Bernanke also said the Fed is still considering buying up long-term Treasurys, helping the 30-year note rise Tuesday when most other issues fell. The Fed chief is set to repeat his economic testimony before the House Financial Services Committee on Wednesday morning.
Wednesday bond prices: The 5-year note was down 20/32 to 98-24/32, and yielded 2.01%.
The 2-year note edged down 6/32 to 99-19/32 and its yield rose to 1.08%, higher than the 0.96% awarded at Tuesday's auction. Bond prices and yields move in opposite directions.
The price of the 10-year note fell 1-9/32 to 98-9/32 and its yield was 2.95%, up from 2.8% on Monday.
The 30-year bond was down 1-26/32 at 98-7/32, and its yield held even at 3.59%.

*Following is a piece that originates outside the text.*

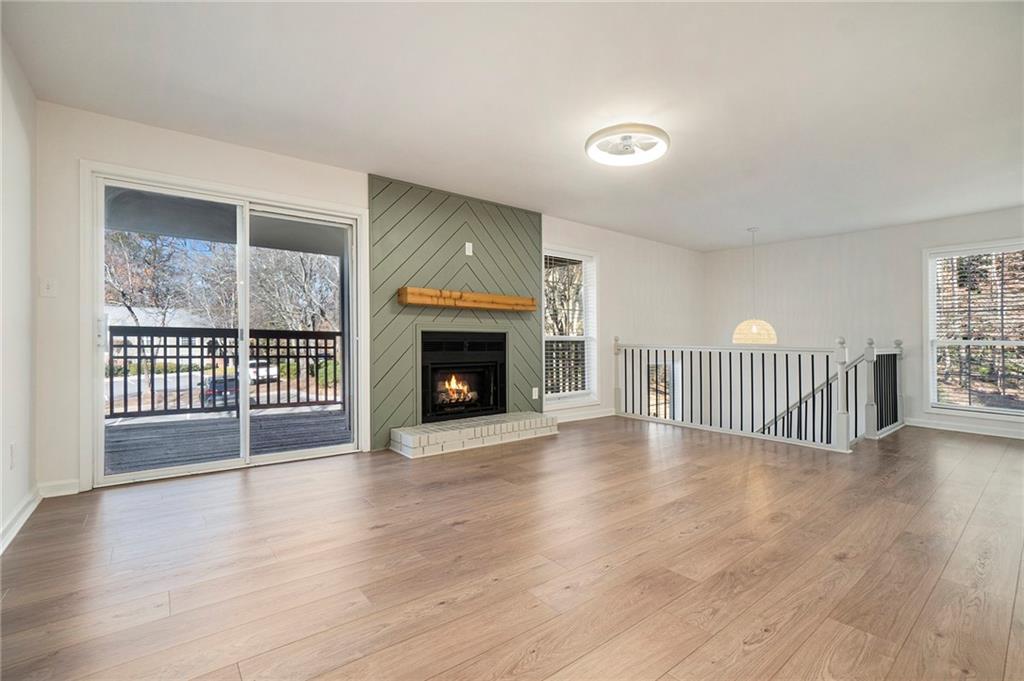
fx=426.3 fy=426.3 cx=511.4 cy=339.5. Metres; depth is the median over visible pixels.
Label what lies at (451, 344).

The yield on the 3-month note stood at 0.3%, even with Tuesday's level. Demand for the shorter-term note is seen as a gauge of investor confidence.
Lending rates: The 3-month Libor rate rose to 1.26% from 1.25% on Tuesday, and the overnight Libor rate held even at 0.27%, according to Bloomberg.com.
Libor, the London Interbank Offered Rate, is a daily average of rates that 16 banks charge each other to lend money in London.
Two credit market gauges were mixed. The TED spread rose to 0.97 percentage point, up slightly from 0.95 on Tuesday. The larger the TED spread, the less willing investors are to take risks.
The Libor-OIS spread sank to 1.02 percentage points, down from 1.03 points. The smaller the spread, the more cash is available for banks to lend.